#### The problem
Repeat a passage of the forum thread about Nikki word for word, beginning at the words "# Princeton, WV" and stopping after "(Nov 28, 2006)".

#### Text passage

# Princeton, WV female, black/tan, Nikki



## ForHans (Dec 22, 2010)

We got in another one! Her name is Nikki, unspayed, but utd on everything, hw negative. She is not good with cats, that is why they are turning her in. (but to be expected being a shepherd n all) She is around 2-3 years old. Good with other dogs, but sometimes tries to be the dominate one. She is kennel trained, but is cage aggressive toward strangers, very good guard dog. Can climb chain link fences. I've attached some pics. Just let me know, because she is getting urgent. Contact [email protected]


----------



## WVGSD (Nov 28, 2006)

*Princeton, WV - female - black and tan - Nikki*

ForHans:

If you will send the photos to my home or work e-mail, I will get them posted to this forum. Neither she nor the male are on the shelter's petfinder page yet so I can't post the links either.

Shannon


----------



## ForHans (Dec 22, 2010)

Well, they show up for me. But I sent them to you. Thanks.

(Structured pose outputs)

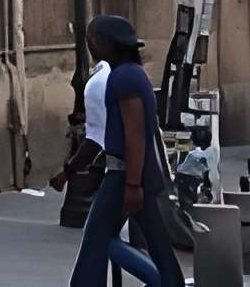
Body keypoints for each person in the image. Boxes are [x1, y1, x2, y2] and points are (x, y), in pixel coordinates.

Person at [71, 16, 184, 287]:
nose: (90, 45)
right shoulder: (130, 75)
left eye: (94, 40)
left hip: (126, 175)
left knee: (99, 237)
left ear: (110, 44)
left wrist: (133, 185)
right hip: (127, 173)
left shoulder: (125, 78)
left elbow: (135, 134)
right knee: (145, 241)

#### Solution below
# Princeton, WV female, black/tan, Nikki



## ForHans (Dec 22, 2010)

We got in another one! Her name is Nikki, unspayed, but utd on everything, hw negative. She is not good with cats, that is why they are turning her in. (but to be expected being a shepherd n all) She is around 2-3 years old. Good with other dogs, but sometimes tries to be the dominate one. She is kennel trained, but is cage aggressive toward strangers, very good guard dog. Can climb chain link fences. I've attached some pics. Just let me know, because she is getting urgent. Contact [email protected]


----------



## WVGSD (Nov 28, 2006)